Only one stretch of the records below is wanted: the lines from the one holding "middle mcp: (823, 716)" through the one holding "ring mcp: (1190, 481)". Return it exactly, both ends included.

(Named joint coordinates)
┌────────
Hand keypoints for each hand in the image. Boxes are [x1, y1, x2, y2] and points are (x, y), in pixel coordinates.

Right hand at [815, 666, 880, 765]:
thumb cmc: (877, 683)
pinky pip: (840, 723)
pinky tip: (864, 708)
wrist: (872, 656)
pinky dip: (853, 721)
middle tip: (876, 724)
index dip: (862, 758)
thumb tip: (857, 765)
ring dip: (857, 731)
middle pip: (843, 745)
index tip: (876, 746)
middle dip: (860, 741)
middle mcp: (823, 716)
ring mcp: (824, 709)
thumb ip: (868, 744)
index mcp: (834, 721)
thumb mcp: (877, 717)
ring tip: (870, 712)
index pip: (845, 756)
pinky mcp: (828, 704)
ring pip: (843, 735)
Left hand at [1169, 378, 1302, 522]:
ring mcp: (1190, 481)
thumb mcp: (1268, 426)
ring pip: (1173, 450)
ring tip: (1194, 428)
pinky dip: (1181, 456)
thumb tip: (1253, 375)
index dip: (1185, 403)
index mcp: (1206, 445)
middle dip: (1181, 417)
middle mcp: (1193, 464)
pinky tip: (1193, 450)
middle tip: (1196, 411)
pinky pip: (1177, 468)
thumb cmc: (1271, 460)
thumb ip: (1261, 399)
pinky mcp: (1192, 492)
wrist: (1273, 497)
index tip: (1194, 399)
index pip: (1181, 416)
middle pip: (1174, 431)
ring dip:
└────────
Answer section
middle mcp: (823, 716)
ring mcp: (824, 709)
thumb ip: (868, 744)
index mcp: (834, 721)
thumb mcp: (877, 717)
ring tip: (870, 712)
index pip: (845, 756)
pinky mcp: (828, 704)
ring pip: (843, 735)
Left hand at [1169, 378, 1302, 522]:
ring mcp: (1190, 481)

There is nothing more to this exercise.